Читаем Алексей Ремизов: Личность и творческие практики писателя полностью

С другой точки зрения, исследователи, полагающие ремизовское мифотворчество типичным продуктом эпохи символизма и модернизма, объявляют, что «своеобразное мифологическое мышление, лежащее в основе художественного метода писателя», сформировалось «под влиянием возникшего в начале XX в. литературно-философского комплекса символистских теорий о мифе и мифотворчестве» [368]. Безусловно, эпоха литературного модернизма отличалась особым интересом к мифологии. Причины этого лежали и в индивидуальном разочаровании в позитивистском рационализме и эволюционизме, и в романтическом бунте бессознательного начала в человеке, и в общем стремлении человечества выйти за диктуемые действительностью социально-исторические и пространственно-временные рамки, с тем чтобы обрести универсальные формы духовной экзистенции. Однако тенденцию редуцировать личность писателя к внеположенным ей социокультурным факторам (в данном случае — к неким «символистским теориям») нельзя признать продуктивной.

Ремизов сам в известной степени был одним из основоположниковсимволистского мифотворчества, не испытывая прямых влияний и ничего не заимствуя у кого-либо из символистов. После «Пруда» он обратился в «Посолони» (1907) к сказке, легенде, народному обряду. Андрей Белый, рецензируя книгу, отнес ее автора к группе тех русских писателей, которые пытаются «найти в глубочайших переживаниях современных индивидуалистов связь с мифотворчеством народа» [369]. Некоторое время спустя Ремизов сформулировал центральную для своего творчества задачу по «воссозданию» «народного мифа», подобного «мировым великим храмам» и «мировым великим картинам», «бессмертной „Божественной комедии“ и „Фаусту“» [370]. Глубоко закономерно, что ремизовское «письмо в редакцию» получило поддержку признанного мэтра символизма — Вяч. Иванова, который назвал его «статьей — о мифотворчестве, с очень широкими горизонтами» [371].

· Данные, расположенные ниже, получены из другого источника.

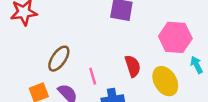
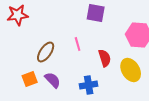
pink line: (93, 76) -> (78, 44), moved

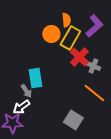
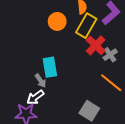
orange circle: (51, 34) -> (57, 21), moved
gray cross: (93, 66) -> (110, 55), turned 32

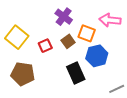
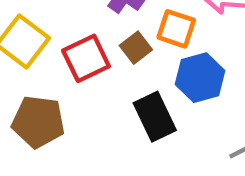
red square: (45, 46) -> (86, 58), size x1.5

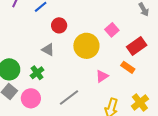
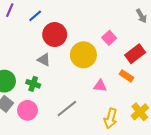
red circle: (59, 25) -> (55, 35), size x1.5
green cross: (37, 73) -> (33, 84), turned -32
pink triangle: (102, 76) -> (100, 86), turned 40

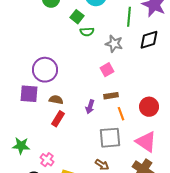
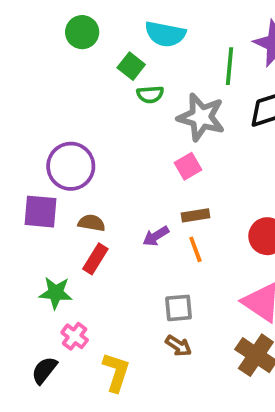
gray star: (114, 44) -> (201, 117), size x1.4
purple arrow: (90, 107) -> (156, 236), turned 40
orange line: (121, 114) -> (195, 249), moved
gray square: (110, 138) -> (178, 308), moved, size x0.7
green star: (21, 146) -> (56, 293), moved

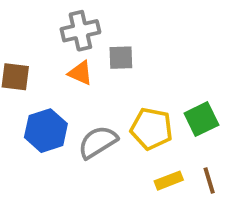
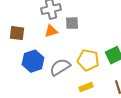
orange triangle: (80, 73) -> (51, 31), turned -40
yellow rectangle: (169, 181) -> (86, 87), moved

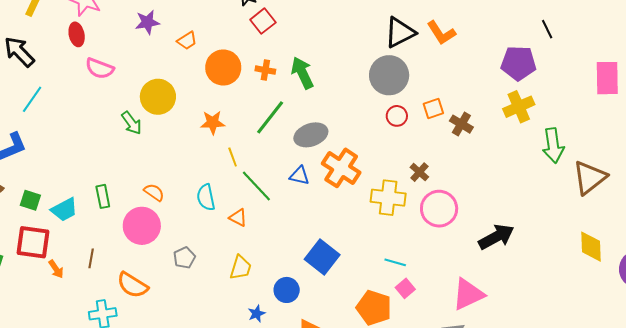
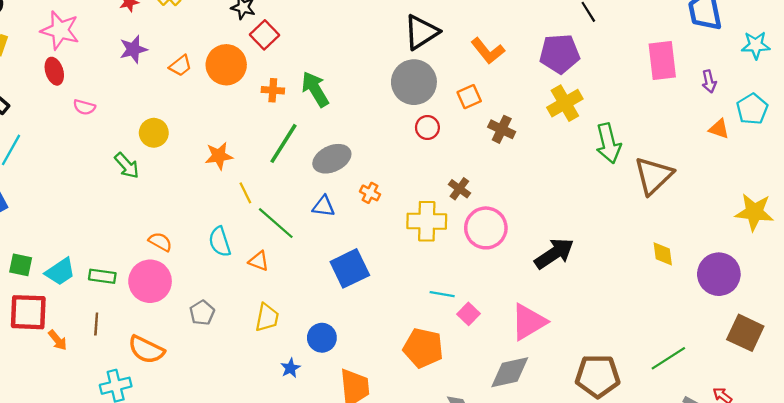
orange L-shape: (441, 33) -> (488, 51), moved
pink semicircle: (100, 68) -> (84, 107), size x0.7
orange circle: (223, 68) -> (226, 65), moved
yellow circle: (158, 97) -> (154, 133), size x0.7
orange square: (433, 109) -> (469, 97), moved
orange cross: (341, 168) -> (370, 193), size x0.5
green rectangle: (103, 196) -> (102, 276), moved, turned -65
yellow diamond: (591, 247) -> (663, 254), size x0.7
blue square: (322, 257) -> (350, 268), moved, turned 32
pink square: (405, 288) -> (468, 314), moved

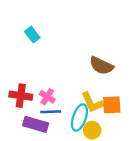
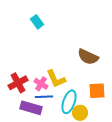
cyan rectangle: (32, 35) -> (37, 22), moved
red cross: (21, 96) -> (18, 83), turned -36
yellow L-shape: (92, 103) -> (56, 79), moved

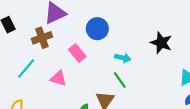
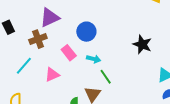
cyan arrow: (123, 58) -> (94, 59), moved
pink triangle: (58, 78) -> (52, 75), turned -42

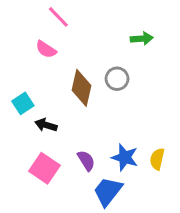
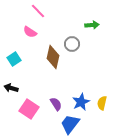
gray circle: (117, 79) -> (72, 44), moved
cyan square: (23, 103) -> (14, 59), moved
black arrow: (46, 125) -> (11, 88), moved
blue star: (125, 157) -> (81, 102), turned 30

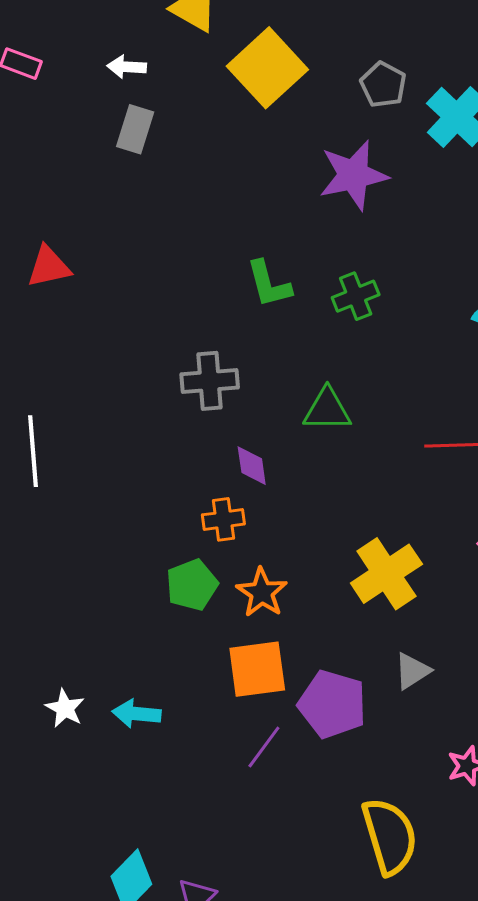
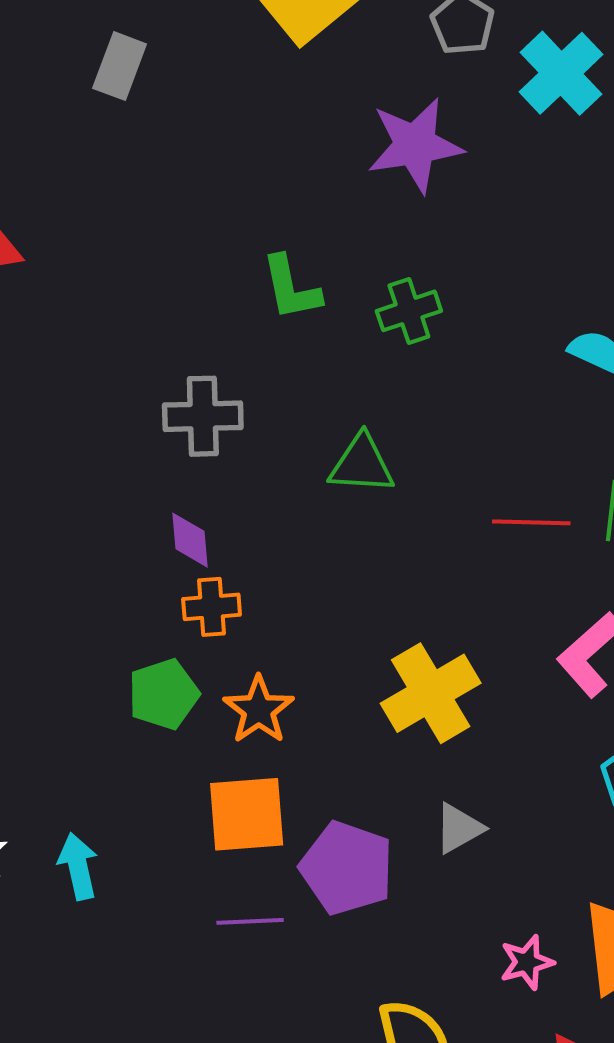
purple diamond: (252, 466) -> (190, 540), moved
cyan arrow: (137, 714) -> (78, 866), turned 69
purple line: (264, 747) -> (250, 921), turned 48

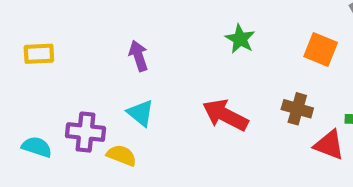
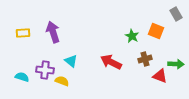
green star: (240, 39) -> (132, 36), moved
purple arrow: (138, 56) -> (53, 32), moved, size x1.5
brown cross: (297, 109) -> (145, 59), turned -32

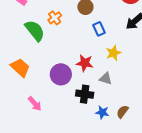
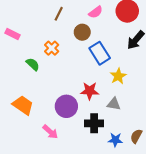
blue rectangle: (99, 29) -> (100, 53), size x1.5
green semicircle: (35, 31) -> (33, 64), size x0.6
pink arrow: (35, 104) -> (50, 132), moved

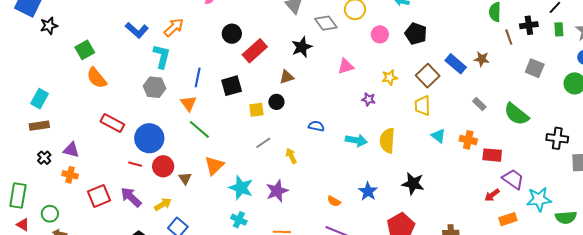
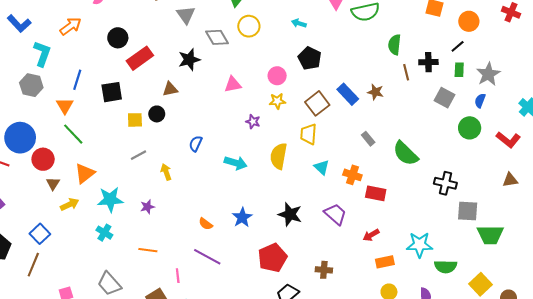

Исследователям мифологического сознания хорошо известно, что «мифотворчество содержит лишь бессознательно-поэтическое начало, и потому применительно к мифу нельзя говорить о собственно художественных приемах, средствах выразительности, стиле и тому подобных объектах поэтики» [372]. Означает ли это, что современное индивидуальное мифосложение вообще невозможно и что субъектом подобного действия может быть только (в лучшем случае) даровитый имитатор? На самом деле носителем мифологического сознания является каждый человек, по крайней мере, в том раннем возрасте, когда «Я» продуцирует собственный жизненный мир. Мифомышление — самая ранняя стадия онтогенеза человека, свойство «наивного», «примитивного», «детского» сознания, у подавляющего большинства людей впоследствии исчезающее навсегда. Другое дело, что художник способен сознательно активизировать в себе подобные качества, со временем усиливая и развивая их, превращая это индивидуальное начало в творческий принцип. В отношении Ремизова параллель с «детским» мышлением (кстати говоря, отмеченная и самим писателем в рассказе «Дикие») не покажется неуместной, если иметь в виду опорный автобиографический мотив «подстриженных глаз». До 14 лет, то есть до обретения очков, Алексей Ремизов — полуслепой ребенок — жил совершенно особыми образами и представлениями о мире, и, как у первобытного человека, его сознание существовало один на один со всем миром. Смысл индивидуального существования Ремизов неизменно связывал с темой враждебности мира, куда человек «вытолкнут» жить, чувствуя «себя кругом заброшенным на земле» [373]. В многочисленных авторефлексиях, зафиксированных в его произведениях, объективирован «внутренний человек», испытывающий неодолимый страх перед жизнью: «весь живой мир для меня страшен» [374].

Мифологичность детских представлений Ремизова красноречиво подтверждается его впечатлениями от живописных и литературных памятников: «…когда в первый раз я увидел „натуру“ Босха и Брейгеля, меня нисколько не поразили фантастические чудовища: глядя на картины, я почувствовал какой-то сладкий вкус, как от мороженого, и легкость — дышать легко, как на Океане, или так еще: как в знакомой обстановке. И при чтении средневековых хроник — в повестях о неведомых странах и одноногих, пупкоглазых и людях с песьими головами и людях-кентаврах, но не с коньим, а со свиным хвостиком; во всех чудесных и волшебных „Александриях“ у меня не было чувства, как от чего-то чужого, странного, „уродливого“, чудовищного, внушавшего когда-то страх или внушающего беспокойство» [375]. Преодолевая границу между реальностью и фантазией, молодой человек устремился к такому творческому самовыражению, при котором жизнь раскрывается в своем подлинном «чудесном блеске», недоступном «простому глазу», видящему лишь в пределах «ограниченного поля зрения» [376].